Your lives will be powered by technology much more than ours are today, and of course, in 2021, we are far more dependent on technology than even a decade ago. A half-century ago, most people didn’t have computers. Can you believe that, Person Who Now Inhabits Glover Gardens? And 25 years ago, cell phones were expensive and definitely a luxury. These days, most people look up recipes on their computer or phone rather than using a cookbook. I do both, because my Mom left me a legacy of cookbooks, and I’ve added to her collection over the years. There’s nothing like a cookbook that opens to the most well-used recipe, identified by the stains and crumbs on the page, held close in memory by family and friends who shared the meals together. I hope you will know that experience, Person Who Now Inhabits Glover Gardens, that the legacy of a well-worn cookbook will extend into your far-beyond-the-Jetsons modern life. (You’ll probably have to Google the Jetsons, too. They were a fun, futuristic cartoon family in the early 60s, and many of the seemingly unrealistic features of their daily lives have already become reality.)

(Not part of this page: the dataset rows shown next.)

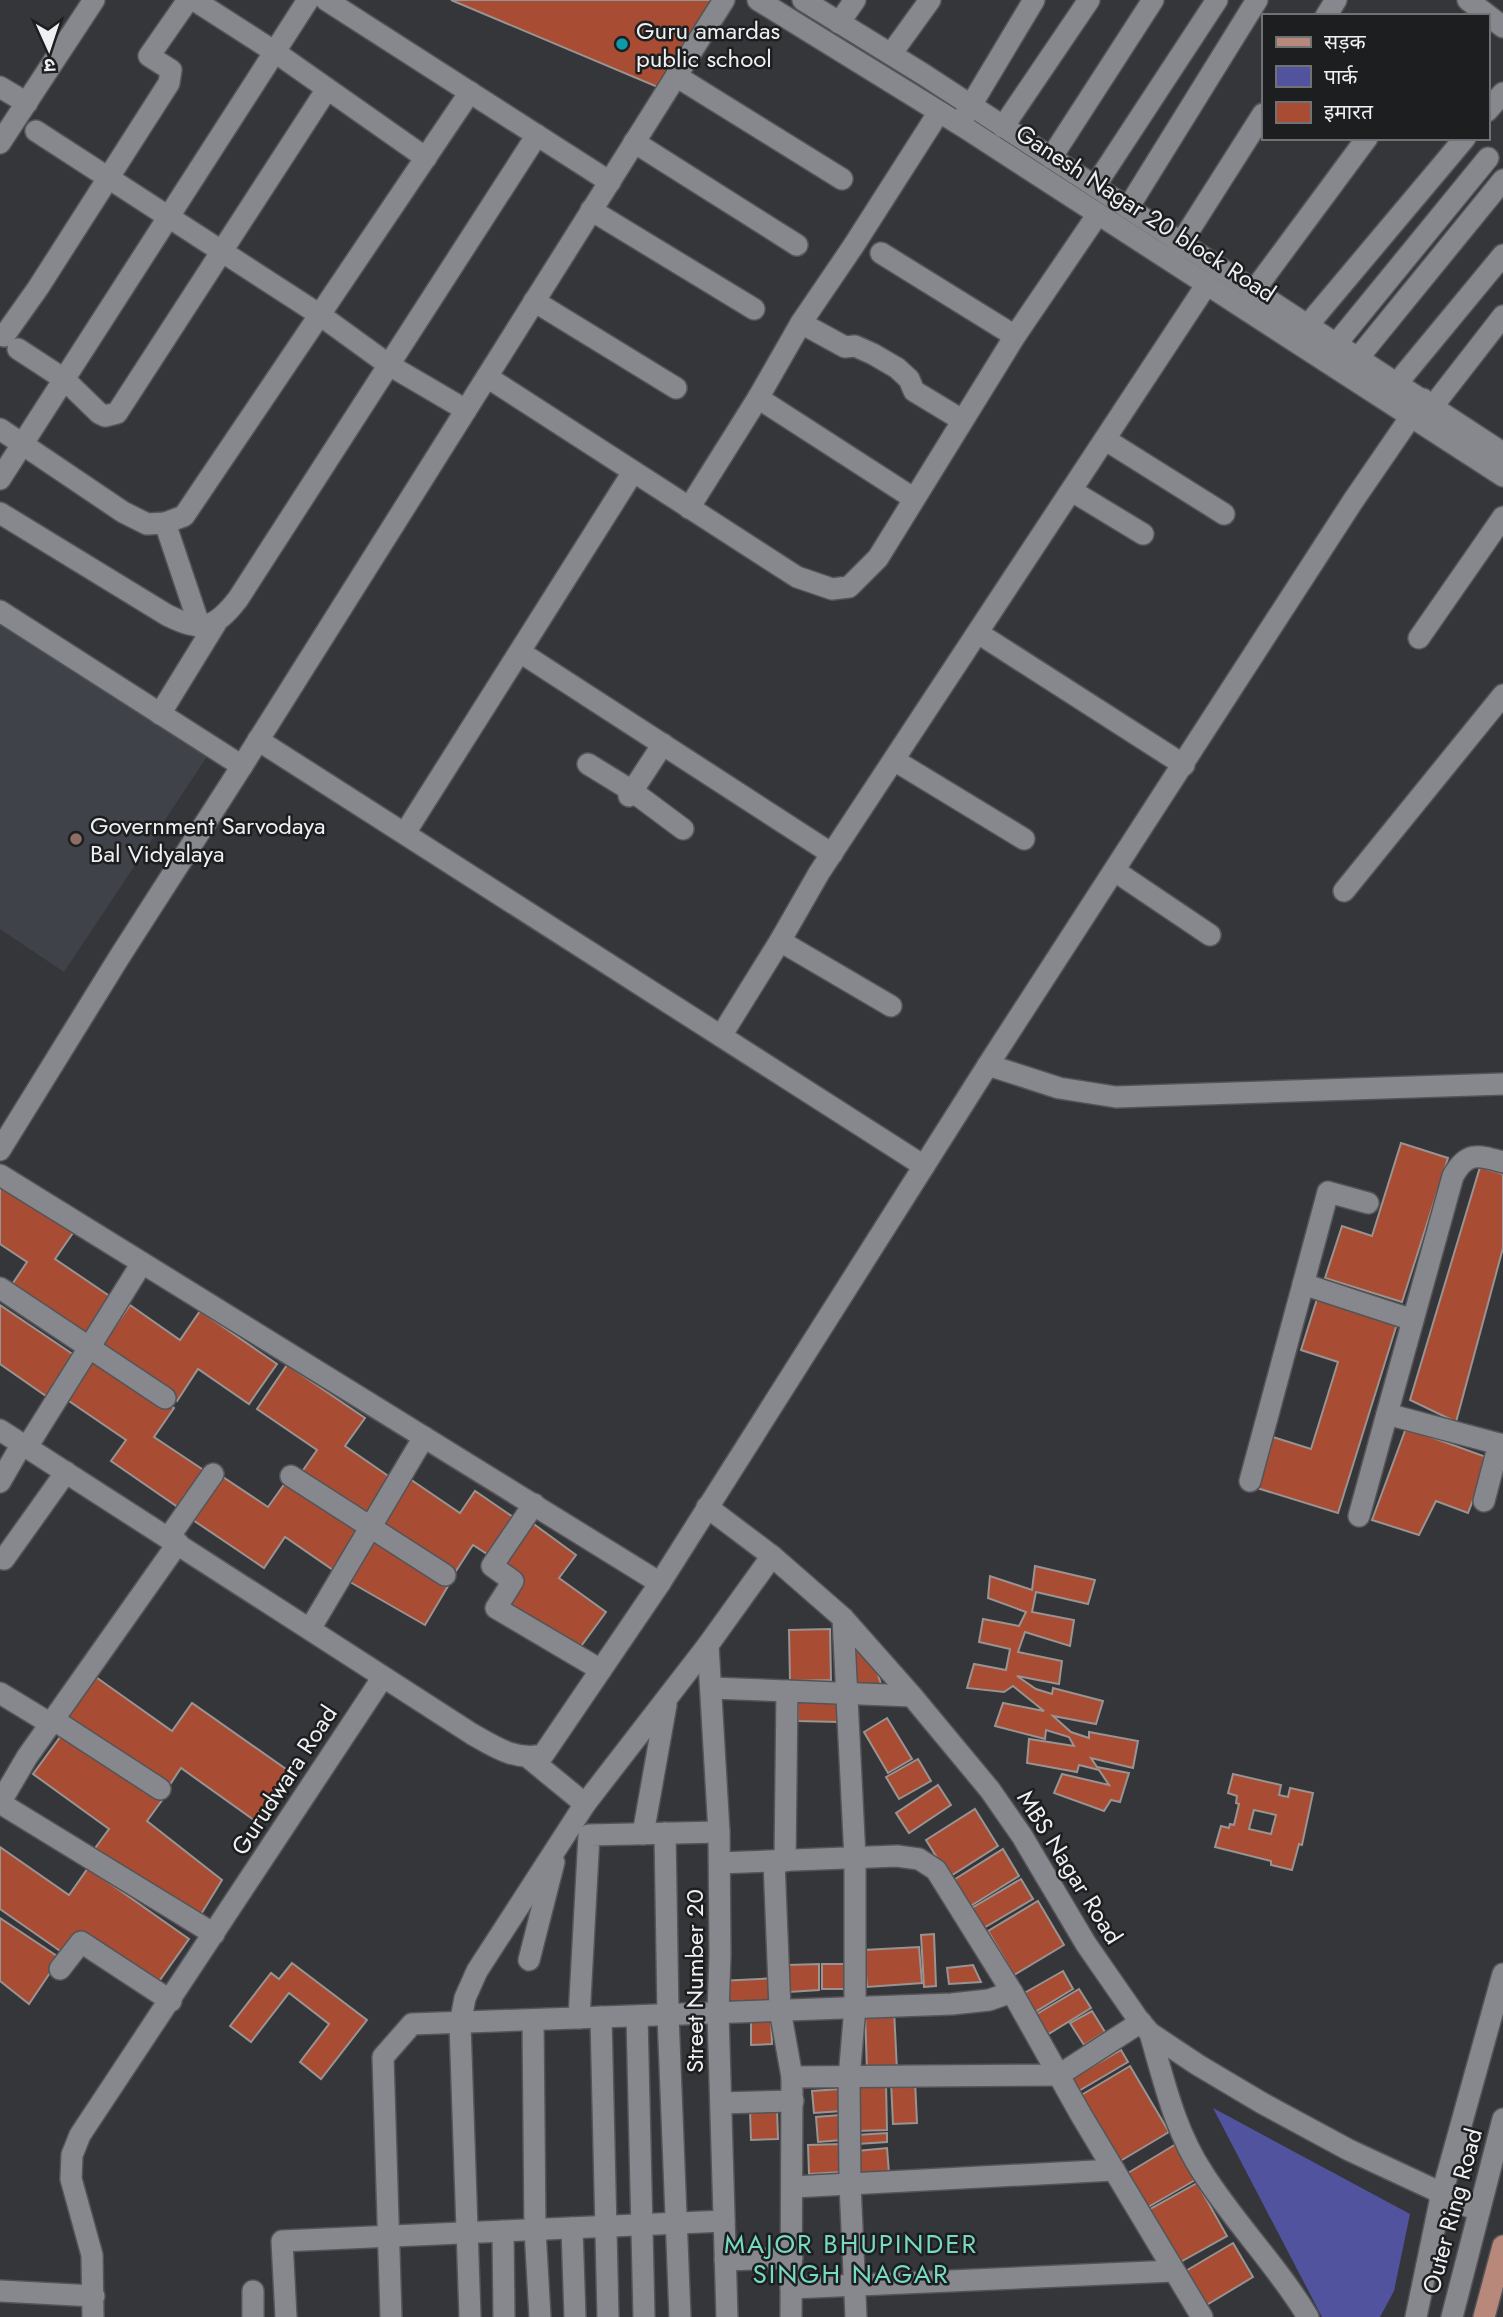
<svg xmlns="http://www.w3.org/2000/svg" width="1503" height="2317" font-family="Jost,'Noto Sans Devanagari',sans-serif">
  <rect width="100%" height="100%" fill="#35363a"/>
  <polygon fill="#40424a" points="0,611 212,749 64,972 0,929"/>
  <polygon fill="#51539f" points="1213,2108 1410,2214 1394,2291 1380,2317 1322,2317"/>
  <g fill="#a84d34" stroke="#999392" stroke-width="2" fill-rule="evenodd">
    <polygon points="451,0 718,0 660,88"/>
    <polygon points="1401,1143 1448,1158 1402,1302 1325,1278 1342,1226 1372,1236"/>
    <polygon points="1480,1167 1503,1174 1503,1248 1456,1422 1410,1400"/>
    <polygon points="0,1179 75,1230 55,1259 111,1297 83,1339 9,1289 27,1262 0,1244"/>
    <polygon points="1317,1299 1397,1324 1338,1513 1257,1488 1273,1437 1311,1449 1338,1362 1301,1350"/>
    <polygon points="0,1305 74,1355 46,1396 0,1364"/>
    <polygon points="130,1305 180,1340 200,1311 277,1364 249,1404 198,1369 177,1401 100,1348"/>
    <polygon points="97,1355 174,1408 154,1437 211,1475 185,1512 111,1461 126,1440 66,1399"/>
    <polygon points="287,1365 365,1418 345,1446 397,1482 368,1524 299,1476 317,1450 257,1409"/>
    <polygon points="1406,1428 1489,1458 1468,1513 1436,1501 1419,1535 1372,1520"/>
    <polygon points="217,1473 268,1507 288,1479 364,1531 336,1572 285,1537 264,1568 187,1516"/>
    <polygon points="407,1477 460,1513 475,1491 519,1521 493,1558 473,1545 452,1577 374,1523"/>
    <polygon points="531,1522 576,1555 559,1578 606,1612 576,1653 508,1603 499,1566"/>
    <polygon points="376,1537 451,1581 425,1625 350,1582"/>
    <polygon points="1035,1566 1095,1580 1088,1604 1036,1592 1032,1612 1074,1620 1070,1646 1025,1632 1018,1652 1062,1661 1059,1684 1017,1676 1036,1689 1052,1694 1053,1688 1103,1701 1096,1724 1053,1716 1071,1732 1089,1738 1089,1732 1138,1741 1133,1768 1091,1758 1097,1767 1129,1773 1120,1802 1111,1800 1104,1811 1054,1793 1062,1774 1109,1785 1099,1770 1079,1765 1077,1772 1027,1763 1029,1739 1074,1746 1069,1737 1046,1730 1045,1739 995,1726 1003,1703 1044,1711 1013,1686 1004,1692 967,1688 974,1664 1006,1670 1010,1649 979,1642 983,1619 1019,1626 1026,1612 988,1598 990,1576 1032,1590"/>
    <polygon points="830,1629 831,1680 790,1681 789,1630"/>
    <polygon points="870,1650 882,1687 850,1689 848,1652"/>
    <polygon points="93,1675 172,1731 192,1703 293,1774 258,1823 181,1768 167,1789 64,1716"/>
    <polygon points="798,1701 839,1701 838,1722 798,1721"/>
    <polygon points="887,1718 912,1759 888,1773 864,1732"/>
    <polygon points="66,1729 163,1799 147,1821 222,1880 200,1916 93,1851 109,1829 33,1774"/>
    <polygon points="918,1759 931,1781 899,1799 886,1777"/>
    <path d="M1233 1774 1281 1785 1279 1795 1288 1797 1290 1788 1313 1793 1302 1845 1299 1844 1292 1870 1271 1865V1861L1215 1847 1221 1826 1229 1828 1230 1824 1234 1825 1239 1804 1236 1803 1237 1796 1228 1793ZM1254 1810 1276 1815 1271 1834 1249 1829Z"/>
    <polygon points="938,1785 951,1805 909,1833 896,1813"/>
    <polygon points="975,1809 998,1846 949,1877 926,1840"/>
    <polygon points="0,1847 69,1895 88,1868 189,1939 155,1987 78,1933 63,1953 0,1909"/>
    <polygon points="1003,1849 1019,1876 969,1907 952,1881"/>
    <polygon points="1021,1879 1033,1899 982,1929 970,1909"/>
    <polygon points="1038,1901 1064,1945 1014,1975 988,1931"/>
    <polygon points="0,1918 60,1958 29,2004 0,1981"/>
    <polygon points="934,1934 936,1986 924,1987 921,1935"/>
    <polygon points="919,1947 922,1983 867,1987 864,1950"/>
    <polygon points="292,1963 367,2020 321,2079 300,2062 329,2024 289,1993 251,2042 230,2026 271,1973 279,1979"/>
    <polygon points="819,1964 819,1990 789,1992 788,1965"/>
    <rect x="822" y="1964" width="28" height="25"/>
    <polygon points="973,1965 981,1982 949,1984 947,1968"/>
    <polygon points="1063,1971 1073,1989 1030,2015 1019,1996"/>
    <polygon points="776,1978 778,2007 722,2010 720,1981"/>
    <polygon points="1079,1989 1091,2008 1042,2038 1030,2018"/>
    <polygon points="894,2010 897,2070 867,2071 865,2012"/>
    <polygon points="1092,2011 1105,2032 1084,2045 1070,2023"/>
    <polygon points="751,2016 771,2016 772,2044 751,2045"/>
    <polygon points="1121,2050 1128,2062 1077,2092 1069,2080"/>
    <polygon points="1130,2066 1169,2132 1117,2163 1078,2097"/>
    <polygon points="915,2081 917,2123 893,2124 891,2082"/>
    <polygon points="886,2084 887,2130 857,2131 855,2085"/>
    <polygon points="840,2089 842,2111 814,2113 812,2091"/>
    <polygon points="777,2109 778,2139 751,2140 750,2110"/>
    <polygon points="840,2115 842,2140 818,2142 816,2117"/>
    <polygon points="887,2133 887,2142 858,2144 857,2135"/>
    <polygon points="841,2144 842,2172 809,2174 808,2145"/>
    <polygon points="1176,2144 1197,2179 1143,2210 1123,2176"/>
    <polygon points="887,2148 889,2173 860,2176 857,2151"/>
    <polygon points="1197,2183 1227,2236 1175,2265 1145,2212"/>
    <polygon points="1233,2243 1253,2277 1205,2306 1184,2272"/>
  </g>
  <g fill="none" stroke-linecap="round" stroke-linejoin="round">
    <g stroke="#545457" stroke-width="24">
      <g id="minor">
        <polyline points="194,0 275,52 426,158"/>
        <polyline points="326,0 610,182"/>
        <polyline points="758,0 964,127 1503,476"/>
        <polyline points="803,0 923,74 1503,453"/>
        <polyline points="1468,0 1503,27"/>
        <polyline points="1326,16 1336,0"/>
        <polyline points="839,23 855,0"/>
        <polyline points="891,54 930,0"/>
        <polyline points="676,76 842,179"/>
        <polyline points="0,87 27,103"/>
        <polyline points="1487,111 1503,93"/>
        <polyline points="964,117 1034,0"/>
        <polyline points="1003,127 1089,0"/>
        <polyline points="36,131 320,315 389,365 466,410"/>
        <polyline points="634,142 797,245"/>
        <polyline points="0,143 94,0"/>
        <polyline points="1051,158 1153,0"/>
        <polyline points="1095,186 1217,0"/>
        <polyline points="1128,208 1257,0"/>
        <polyline points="591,210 754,309"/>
        <polyline points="881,253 1015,336"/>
        <polyline points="1174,254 1263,114"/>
        <polyline points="1253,292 1367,138"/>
        <polyline points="534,301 676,388"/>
        <polyline points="801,323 854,245 939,112"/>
        <polyline points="1307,326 1465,138"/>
        <polyline points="0,334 4,336 38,288 169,83 171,70 149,56 188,0"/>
        <polyline points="1336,344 1488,158"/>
        <polyline points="18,349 64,379 99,413 105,416 117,413 327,89"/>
        <polyline points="1358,358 1503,180"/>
        <polyline points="487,377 797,577 832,589 849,587 878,558 1015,336 1098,214"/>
        <polyline points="1398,382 1503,255"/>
        <polyline points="758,398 913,498"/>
        <polyline points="1433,406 1503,316"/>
        <polyline points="0,429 123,512 147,524 165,523 184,516 470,92"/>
        <polyline points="1106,440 1224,514"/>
        <polyline points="0,479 308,0"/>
        <polyline points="1072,491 1143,534"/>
        <polyline points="689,508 758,398 801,323 845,347 855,346 873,354 897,368 909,379 914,391 962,420"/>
        <path d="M0 513 167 615C201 632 214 630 238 599L537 135"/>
        <polyline points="165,523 200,627"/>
        <polyline points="0,611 242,766"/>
        <polyline points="978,633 1184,765"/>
        <polyline points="1419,638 1503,517"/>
        <polyline points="520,652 832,854"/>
        <polyline points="160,714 216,623"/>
        <polyline points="258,740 924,1166"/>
        <polyline points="894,760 1024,839"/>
        <polyline points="588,764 632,791 683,829"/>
        <polyline points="629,796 663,744"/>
        <polyline points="405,833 633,472"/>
        <polyline points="1115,871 1210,935"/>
        <polyline points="1344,891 1503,695"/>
        <polyline points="780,941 891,1006"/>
        <polyline points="721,1036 780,941 819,873 1207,284"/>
        <polyline points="988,1065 1059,1088 1116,1097 1503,1084"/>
        <polyline points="0,1150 120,956 242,766 724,0"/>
        <path d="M1503 1162C1478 1155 1467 1151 1453 1176L1387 1414 1503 1445"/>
        <polyline points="0,1175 660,1583"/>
        <polyline points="1303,1284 1413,1320"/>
        <polyline points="0,1288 165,1398"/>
        <path d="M0 1430 472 1734C495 1747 515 1761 543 1755L660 1583 988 1065 1353 501 1423 399"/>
        <polyline points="27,1447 142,1263"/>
        <polyline points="291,1476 445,1575"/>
        <polyline points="1250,1481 1328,1192 1368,1203"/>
        <polyline points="0,1482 22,1444"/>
        <polyline points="1484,1501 1499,1444"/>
        <polyline points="534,1504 492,1566 513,1581 496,1608 601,1670"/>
        <polyline points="707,1507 772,1556 843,1618 912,1696 990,1790 1022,1836 1086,1944 1138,2019 1150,2033 1198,2065 1262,2103 1349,2150 1435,2190 1441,2197 1479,2210"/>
        <polyline points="1359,1516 1387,1414"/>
        <polyline points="169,1537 213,1474"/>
        <polyline points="0,1558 4,1559 66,1472"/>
        <polyline points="843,1618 855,1858 855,2007 849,2078 850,2184 856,2317"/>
        <polyline points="310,1629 424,1437"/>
        <polyline points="708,1645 719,1832 720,1955 718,2013 727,2317"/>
        <polyline points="711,1688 912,1696"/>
        <polyline points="0,1693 51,1724"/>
        <polyline points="54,1720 160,1789"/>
        <polyline points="529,1758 585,1804"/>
        <polyline points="0,1803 27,1757 178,1543"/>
        <polyline points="0,1803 214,1934"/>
        <polyline points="665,1833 668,2015 680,2317"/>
        <polyline points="643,1834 666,1705"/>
        <polyline points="774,1861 780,2010 792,2077"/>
        <polyline points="785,1861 787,1691"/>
        <polyline points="720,1863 897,1856 919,1859 936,1870 1012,1992 1081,2115 1202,2317"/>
        <polyline points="529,1960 554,1862"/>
        <polyline points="60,1969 81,1942 171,2001"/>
        <polyline points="637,2016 644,2317"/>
        <polyline points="601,2017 608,2317"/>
        <polyline points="579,2018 589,1835 719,1832"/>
        <polyline points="533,2020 535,2230 540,2317"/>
        <path d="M1150 2033C1164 2081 1175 2131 1203 2173 1234 2222 1279 2268 1308 2317"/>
        <polyline points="721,2103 793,2101"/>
        <polyline points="793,2187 1114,2170"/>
        <polyline points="572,2228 575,2317"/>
        <polyline points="503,2231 504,2317"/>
        <polyline points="725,2260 792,2258"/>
        <polyline points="791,2288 1173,2271"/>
        <polyline points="0,2291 94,2296"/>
        <polyline points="253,2291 253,2317"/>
        <polyline points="93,2317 92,2255 71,2179 72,2155 80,2135 383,1677"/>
        <polyline points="286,2317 282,2241 724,2221"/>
        <polyline points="391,2317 383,2057 412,2024 952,2004 989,2000 1012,1992"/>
        <polyline points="470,2317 460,2024 465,1998 477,1971 585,1804 708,1645 772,1556"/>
        <polyline points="791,2317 792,2077 1059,2075 1141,2022"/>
        <polyline points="1416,2317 1441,2197 1503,1974"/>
        <polyline points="1452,2317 1503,2119"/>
      </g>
    </g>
    <g stroke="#545457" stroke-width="24">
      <polyline id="major" points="1484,2317 1503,2246"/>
    </g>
    <use href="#minor" stroke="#87888d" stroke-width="21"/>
    <use href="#major" stroke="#b8887b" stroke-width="21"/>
  </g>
  <circle fill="#0f9aa8" stroke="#1d1e1f" stroke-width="2.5" cx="622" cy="44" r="7"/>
  <circle fill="#8d6e63" stroke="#1d1e1f" stroke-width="2.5" cx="76" cy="839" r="7"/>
  <g text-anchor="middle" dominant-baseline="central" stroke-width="5" stroke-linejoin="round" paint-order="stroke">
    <g font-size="24" fill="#eff0f2" stroke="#1d1e1f" text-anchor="start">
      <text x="636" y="30">Guru amardas<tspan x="636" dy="28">public school</tspan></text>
      <text x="90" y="825">Government Sarvodaya<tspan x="90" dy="28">Bal Vidyalaya</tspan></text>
    </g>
    <g font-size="24" fill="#eff0f2" stroke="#1d1e1f">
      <text transform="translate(1146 213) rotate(33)">Ganesh Nagar 20 block Road</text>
      <text transform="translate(284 1780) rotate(-57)">Gurudwara Road</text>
      <text transform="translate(1070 1867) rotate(58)">MBS Nagar Road</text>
      <text transform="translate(694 1981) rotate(-90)">Street Number 20</text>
      <text transform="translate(1452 2211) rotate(-75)">Outer Ring Road</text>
    </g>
    <g font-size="26" letter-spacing="2" fill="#76dac4" stroke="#1d1e1f">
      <text x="851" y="2244">MAJOR BHUPINDER<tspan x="851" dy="30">SINGH NAGAR</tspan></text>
    </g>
  </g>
  <rect x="1262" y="14" width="228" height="126" fill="#1d1e1f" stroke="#717273" stroke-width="2"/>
  <rect x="1276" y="37" width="35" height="10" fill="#b8887b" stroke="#717273" stroke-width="2"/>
  <text x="1324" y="49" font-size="21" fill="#eff0f2">सड़क</text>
  <rect x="1276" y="66" width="35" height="21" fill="#51539f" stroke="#717273" stroke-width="2"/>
  <text x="1324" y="84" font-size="21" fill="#eff0f2">पार्क</text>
  <rect x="1276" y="102" width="35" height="21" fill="#a84d34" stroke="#717273" stroke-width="2"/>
  <text x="1324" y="119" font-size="21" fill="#eff0f2">इमारत</text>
  <g transform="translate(49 49) rotate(177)" stroke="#1d1e1f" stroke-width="5" paint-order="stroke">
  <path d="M0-5L12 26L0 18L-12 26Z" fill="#eff0f2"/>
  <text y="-10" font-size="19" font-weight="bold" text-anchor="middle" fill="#eff0f2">उ</text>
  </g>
</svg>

But even though technology will be far more ubiquitous and people in your 2060 decade will probably be able to create a 5-course French meal by telling a robot to do it, surely there will still be kitchens, else where would the robot work? 

Technology-musing aside, I think kitchens will still be the center of the home in the 2060s.

It certainly is the center of our home.

The kitchen isn’t just where we cook. 

It’s where we convene. 

We have laughed, cried, made plans for the future, and grieved lost loved ones in this kitchen.

We have confessed, shared fears, rejoiced and realized universal truth.

We have been ourselves and found ourselves as part of a larger extended family.

We have forged lasting connections.

Our kitchen is the heart of our home.

We hope you feel that and wish you a legacy of the same.

Cheers and blessings, 

The family at Glover Gardens

Final Thoughts

We are in Mississippi at Gumbo Cove right now, having escaped the siege for a Thanksgiving weekend trip, and I tried to read these letters out loud to the Grill-Meister and our Musical Millennial. I made it about 3/4 of the way through, and then got that telltale catch in my throat, right at the point where it says, “grieved lost loved ones”.

There are so many memories in that kitchen of souls who have been here but are now lost to us – but who are whole across the rainbow in their new form. If you are reading this, please name those souls in your hearts. For me, it is Mildred, Theresa, Pat, Steve, Camron, Frank, Ruth and Jimmy.

Pennies from heaven.

© 2021, Glover Gardens



2 thoughts on “Kitchen Remodel: Message in a Bottle”

  • I love these letters, tank you for sharing them.
    People in my heart and who I’m grateful for that I had them in my life are grandma Rosi, Käthe, Helmut, Robert and Günter.

    • Thank you, Jan. Continuing to say their names is important, isn’t it?

      My list would be longer if I went further back in time… but I was being specific to the souls who were with us in that kitchen in the past 13.5 years.